Introduction

Goals

The purpose of this text is to find answers to the following questions (yes, these questions are not about the same thing…):

is parallelism possible in python?
is true parallelism possible in python?
is true parallelism possible in python for cpu bound tasks?

At the same time we will get acquainted with GIL and understand why it is so important. We will also learn why it may be useful to avoid it. And of course, we’ll learn how to do it (since it’s important). At the end, I will talk a bit about funny features of synchronization primitives in Python (I came across them while studying the topic, then I have to share them with someone).

True Parallelism

Let’s begin by defining what real parallelism is. I will take it to mean the possibility of executing several program instructions at once at a particular moment of time. This can be done, for example, when there are several processor cores.

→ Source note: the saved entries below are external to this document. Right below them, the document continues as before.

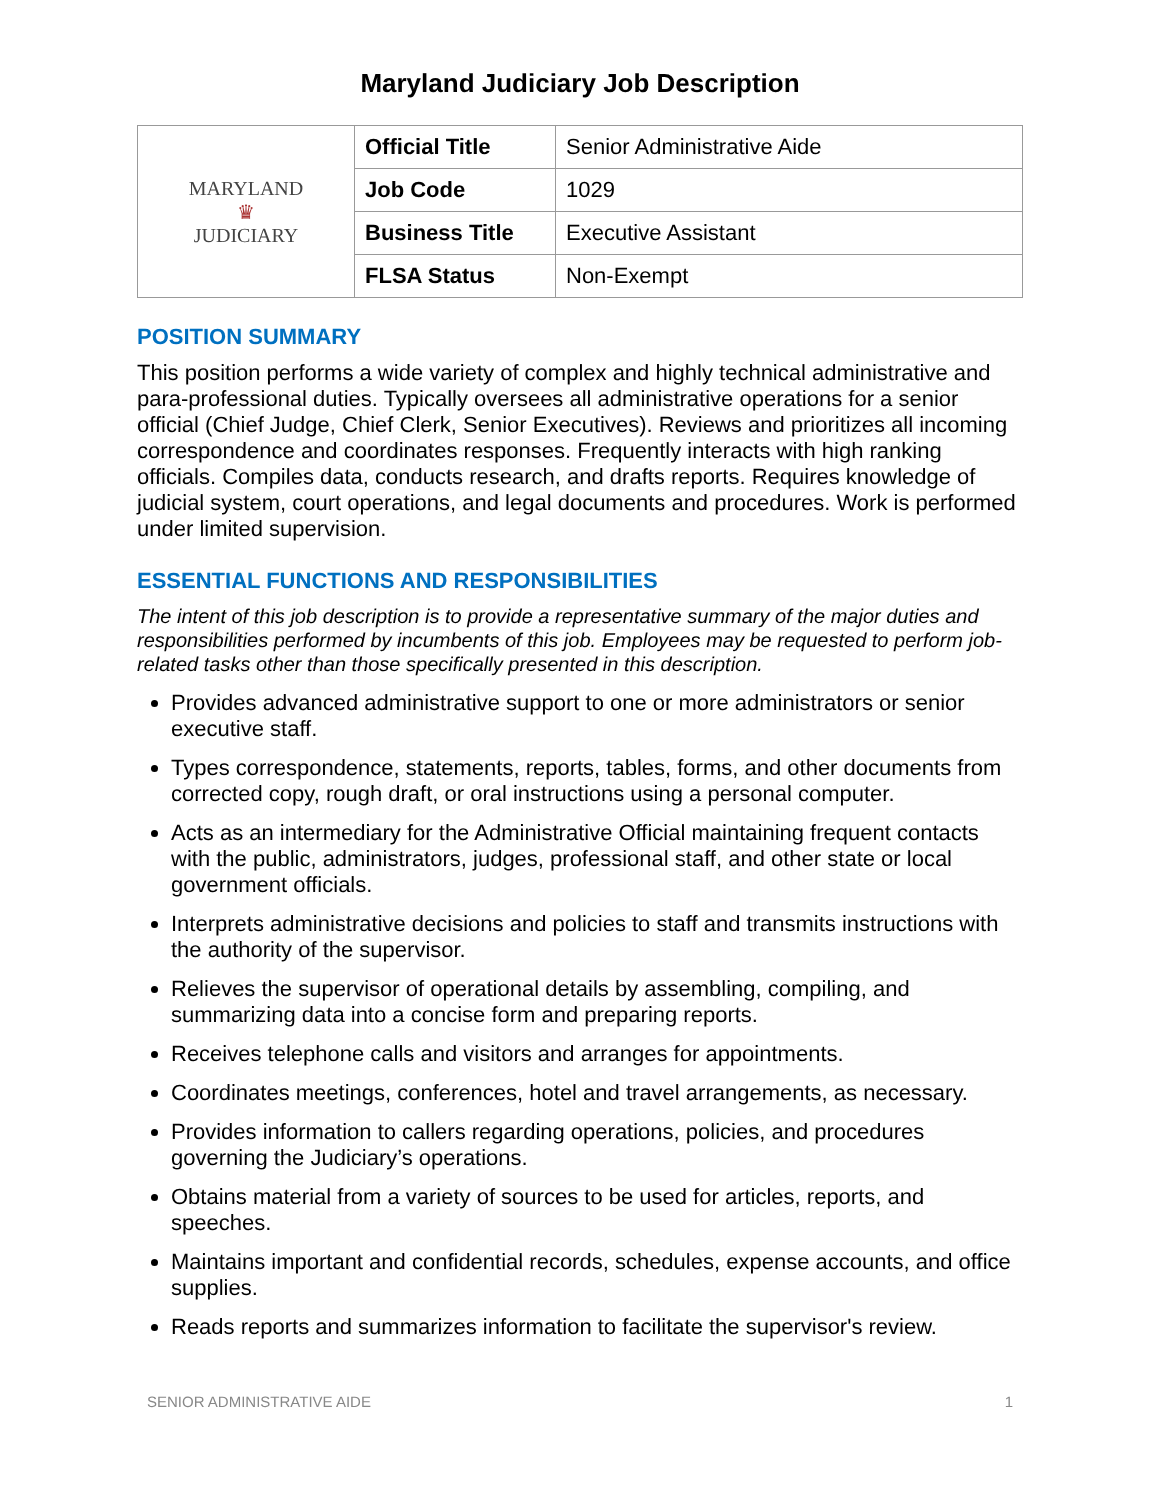Maryland Judiciary Job Description
| MARYLAND ♛ JUDICIARY | Official Title | Senior Administrative Aide |
| | Job Code | 1029 |
| | Business Title | Executive Assistant |
| | FLSA Status | Non-Exempt |
POSITION SUMMARY
This position performs a wide variety of complex and highly technical administrative and para-professional duties. Typically oversees all administrative operations for a senior official (Chief Judge, Chief Clerk, Senior Executives). Reviews and prioritizes all incoming correspondence and coordinates responses. Frequently interacts with high ranking officials. Compiles data, conducts research, and drafts reports. Requires knowledge of judicial system, court operations, and legal documents and procedures. Work is performed under limited supervision.
ESSENTIAL FUNCTIONS AND RESPONSIBILITIES
The intent of this job description is to provide a representative summary of the major duties and responsibilities performed by incumbents of this job. Employees may be requested to perform job-related tasks other than those specifically presented in this description.
Provides advanced administrative support to one or more administrators or senior executive staff.
Types correspondence, statements, reports, tables, forms, and other documents from corrected copy, rough draft, or oral instructions using a personal computer.
Acts as an intermediary for the Administrative Official maintaining frequent contacts with the public, administrators, judges, professional staff, and other state or local government officials.
Interprets administrative decisions and policies to staff and transmits instructions with the authority of the supervisor.
Relieves the supervisor of operational details by assembling, compiling, and summarizing data into a concise form and preparing reports.
Receives telephone calls and visitors and arranges for appointments.
Coordinates meetings, conferences, hotel and travel arrangements, as necessary.
Provides information to callers regarding operations, policies, and procedures governing the Judiciary’s operations.
Obtains material from a variety of sources to be used for articles, reports, and speeches.
Maintains important and confidential records, schedules, expense accounts, and office supplies.
Reads reports and summarizes information to facilitate the supervisor's review.
SENIOR ADMINISTRATIVE AIDE 1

More detailed: in the end, any program is represented as a set of some machine operations, and, obviously, someone has to execute them (it can be a TPU / GPU; but in our case it will be a CPU device, aka processor). In modern systems, a CPU has several cores at once. And I will call true parallelism the case when we achieve a gain in the speed of program execution due to their use.

Non-true Parallelism

One might ask, then what is non-true parallelism? For example, if we execute 2 programs on one processor core and switch between them so quickly that the user does not notice anything, it can be called parallelism - from the user’s point of view 2 programs work simultaneously. But in reality there is only one program running at each moment of time and such parallelism is not true. It. is. an. illusion. But it can be useful. And yet it’s completely inappropriate for a scenario where we need to speed up a single heavy task (unfortunately, this case isn’t rare).

Threads vs Process

The two main classes of tasks are cpu and io (input/output) bound tasks. The first class requires CPU work most of the time, while in the second type of tasks waiting for some third-party services (drive, database, etc.) to respond plays a significant role.

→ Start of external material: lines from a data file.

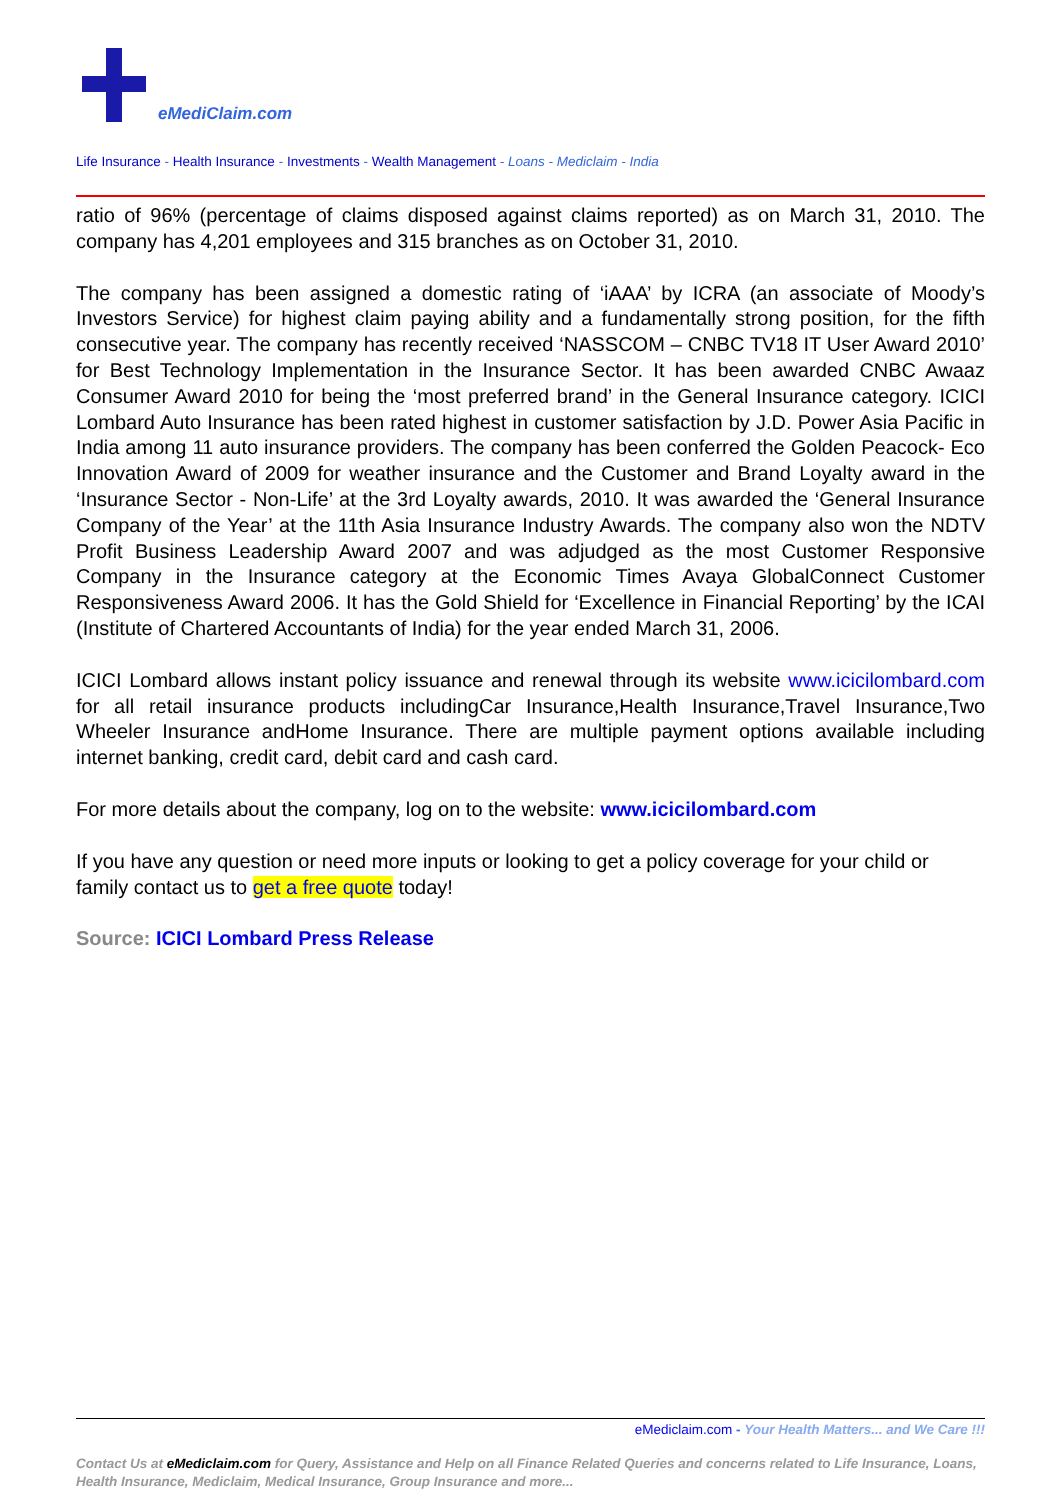eMediClaim.com
Life Insurance - Health Insurance - Investments - Wealth Management - Loans - Mediclaim - India
ratio of 96% (percentage of claims disposed against claims reported) as on March 31, 2010. The company has 4,201 employees and 315 branches as on October 31, 2010.
The company has been assigned a domestic rating of ‘iAAA’ by ICRA (an associate of Moody’s Investors Service) for highest claim paying ability and a fundamentally strong position, for the fifth consecutive year. The company has recently received ‘NASSCOM – CNBC TV18 IT User Award 2010’ for Best Technology Implementation in the Insurance Sector. It has been awarded CNBC Awaaz Consumer Award 2010 for being the ‘most preferred brand’ in the General Insurance category. ICICI Lombard Auto Insurance has been rated highest in customer satisfaction by J.D. Power Asia Pacific in India among 11 auto insurance providers. The company has been conferred the Golden Peacock- Eco Innovation Award of 2009 for weather insurance and the Customer and Brand Loyalty award in the ‘Insurance Sector - Non-Life’ at the 3rd Loyalty awards, 2010. It was awarded the ‘General Insurance Company of the Year’ at the 11th Asia Insurance Industry Awards. The company also won the NDTV Profit Business Leadership Award 2007 and was adjudged as the most Customer Responsive Company in the Insurance category at the Economic Times Avaya GlobalConnect Customer Responsiveness Award 2006. It has the Gold Shield for ‘Excellence in Financial Reporting’ by the ICAI (Institute of Chartered Accountants of India) for the year ended March 31, 2006.
ICICI Lombard allows instant policy issuance and renewal through its website www.icicilombard.com for all retail insurance products includingCar Insurance,Health Insurance,Travel Insurance,Two Wheeler Insurance andHome Insurance. There are multiple payment options available including internet banking, credit card, debit card and cash card.
For more details about the company, log on to the website: www.icicilombard.com
If you have any question or need more inputs or looking to get a policy coverage for your child or family contact us to get a free quote today!
Source: ICICI Lombard Press Release
eMediclaim.com - Your Health Matters... and We Care !!!
Contact Us at eMediclaim.com for Query, Assistance and Help on all Finance Related Queries and concerns related to Life Insurance, Loans, Health Insurance, Mediclaim, Medical Insurance, Group Insurance and more...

There is a fundamental difference between io and cpu bound tasks: io bound tasks can be easily and efficiently parallelized if you pause execution of one code branch at the moment of waiting for the response of some third-party service and switch to another. In case of a cpu bound task this trick will not work - if we give the processor core to someone else, the progress of our execution will not move anywhere and we will increase the total running time.

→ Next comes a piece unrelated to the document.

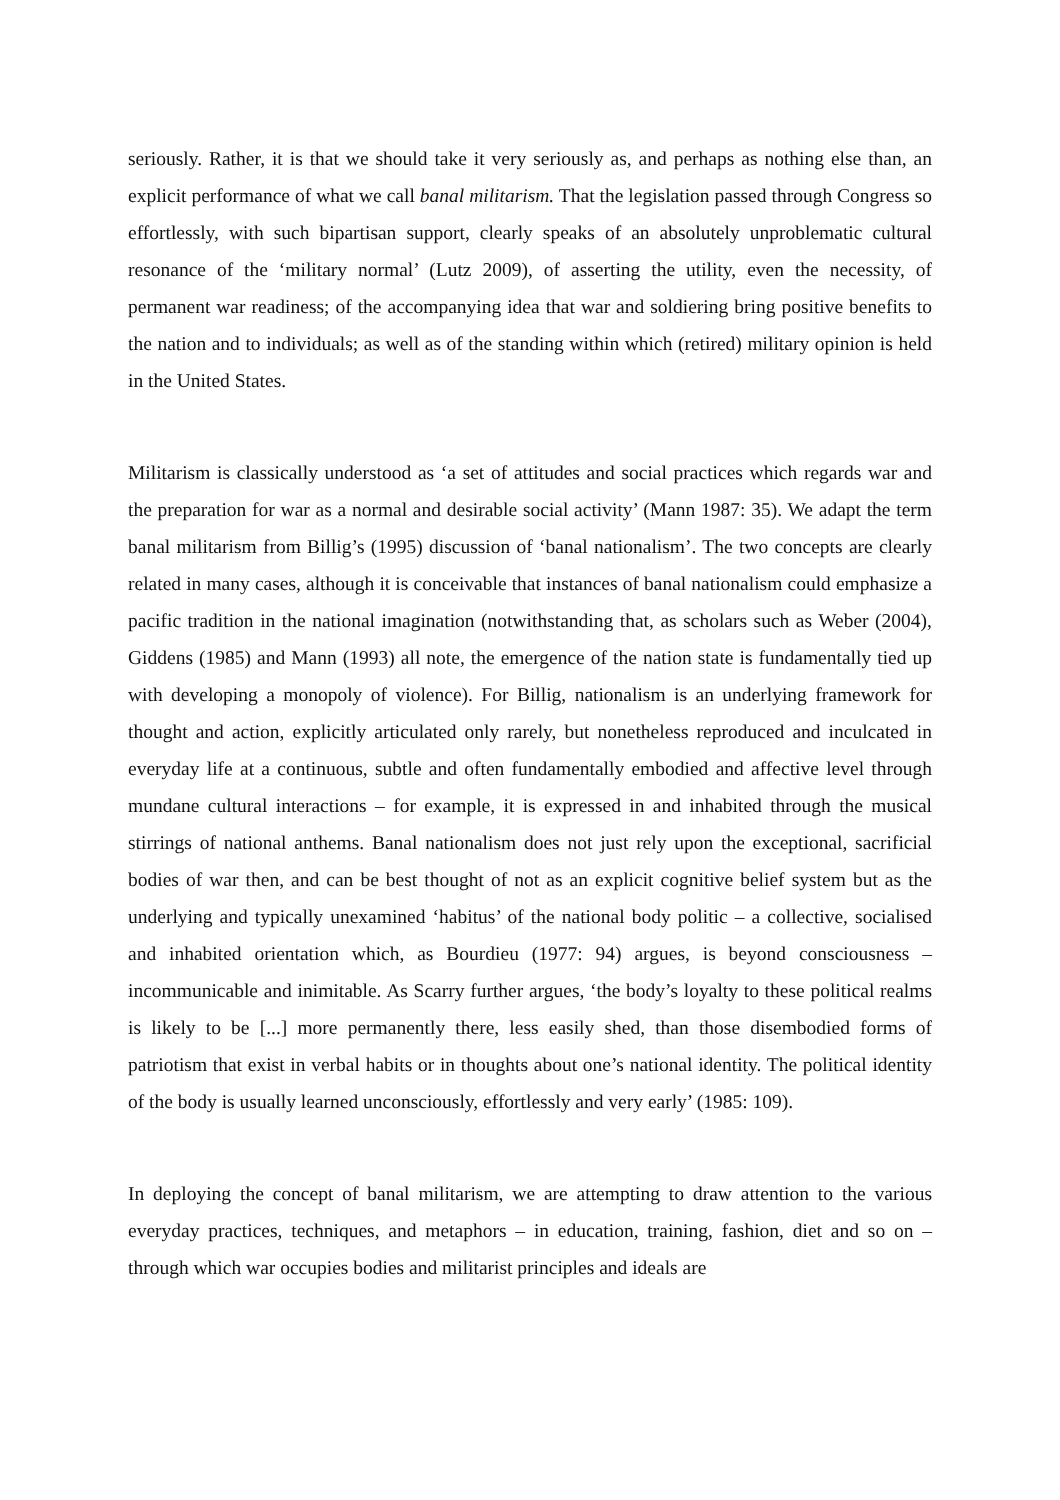seriously. Rather, it is that we should take it very seriously as, and perhaps as nothing else than, an explicit performance of what we call banal militarism. That the legislation passed through Congress so effortlessly, with such bipartisan support, clearly speaks of an absolutely unproblematic cultural resonance of the ‘military normal’ (Lutz 2009), of asserting the utility, even the necessity, of permanent war readiness; of the accompanying idea that war and soldiering bring positive benefits to the nation and to individuals; as well as of the standing within which (retired) military opinion is held in the United States.
Militarism is classically understood as ‘a set of attitudes and social practices which regards war and the preparation for war as a normal and desirable social activity’ (Mann 1987: 35). We adapt the term banal militarism from Billig’s (1995) discussion of ‘banal nationalism’. The two concepts are clearly related in many cases, although it is conceivable that instances of banal nationalism could emphasize a pacific tradition in the national imagination (notwithstanding that, as scholars such as Weber (2004), Giddens (1985) and Mann (1993) all note, the emergence of the nation state is fundamentally tied up with developing a monopoly of violence). For Billig, nationalism is an underlying framework for thought and action, explicitly articulated only rarely, but nonetheless reproduced and inculcated in everyday life at a continuous, subtle and often fundamentally embodied and affective level through mundane cultural interactions – for example, it is expressed in and inhabited through the musical stirrings of national anthems. Banal nationalism does not just rely upon the exceptional, sacrificial bodies of war then, and can be best thought of not as an explicit cognitive belief system but as the underlying and typically unexamined ‘habitus’ of the national body politic – a collective, socialised and inhabited orientation which, as Bourdieu (1977: 94) argues, is beyond consciousness – incommunicable and inimitable. As Scarry further argues, ‘the body’s loyalty to these political realms is likely to be [...] more permanently there, less easily shed, than those disembodied forms of patriotism that exist in verbal habits or in thoughts about one’s national identity. The political identity of the body is usually learned unconsciously, effortlessly and very early’ (1985: 109).
In deploying the concept of banal militarism, we are attempting to draw attention to the various everyday practices, techniques, and metaphors – in education, training, fashion, diet and so on – through which war occupies bodies and militarist principles and ideals are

Let’s make sure I’m not making anything up.

Example 1 - io bound task

As an io bound task, we will use a function that ~~just sleeps~~ simulates waiting for an external service to respond.

def io_task() -> 'None':
    for i in range(N_ITER):
        time.sleep(0.00000001)

results (thread):

100%|██████████| 24/24 [01:09<00:00,  2.89s/it]
[# threads = 1, # tasks = 24, workload = io]
Total time 69.4541 s
------------------------------------------------------------
100%|██████████| 24/24 [00:45<00:00,  1.89s/it]
[# threads = 2, # tasks = 24, workload = io]
Total time 45.4068 s
------------------------------------------------------------

results (process):

100%|██████████| 24/24 [01:09<00:00,  2.90s/it]
[# processes = 1, workload = io]
Total time 69.5136 s
------------------------------------------------------------
100%|██████████| 24/24 [00:48<00:00,  2.01s/it]
[# processes = 2, workload = io]
Total time 48.2397 s
------------------------------------------------------------

Conclusion: io bound tasks can be accelerated in python by both threads and processes

Example 2 – cpu bound task

Here we will use another function, which loads the processor with ~~useless~~ additions of numbers

def cpu_task() -> 'int':
    res: 'int' = 0
    for i in range(N_ITER):
        if not i % 2023:
            res += i    
    return res

results (thread):

100%|██████████| 24/24 [00:00<00:00, 87.65it/s] 
[# threads = 1, # tasks = 24, workload = cpu]
Total time 0.6310 s
------------------------------------------------------------
100%|██████████| 24/24 [00:00<00:00, 139.97it/s]
[# threads = 2, # tasks = 24, workload = cpu]
Total time 0.6166 s
------------------------------------------------------------

results (process):

100%|██████████| 24/24 [00:00<00:00, 35.09it/s]
[# processes = 1, workload = cpu]
Total time 0.7013 s
------------------------------------------------------------
100%|██████████| 24/24 [00:00<00:00, 68.16it/s]
[# processes = 2, workload = cpu]
Total time 0.3638 s
------------------------------------------------------------

Conclusions:

But cpu bound tasks are not accelerated by creating additional threads (at least in python). So I didn’t lie to you.

Results

Ok, we get it. There are some problems with threads in Python. Then just use processes and be happy. But wait… Let’s see in real time how much memory is used to support a python process:

def print_mem():
    total_memory = 0
    for proc in psutil.process_iter(['pid', 'name', 'memory_info']):
        if 'Python' in proc.info['name']:
            total_memory += proc.info['memory_info'].rss
    print(f"Total Python's memory: {total_memory / 1024 / 1024} MB")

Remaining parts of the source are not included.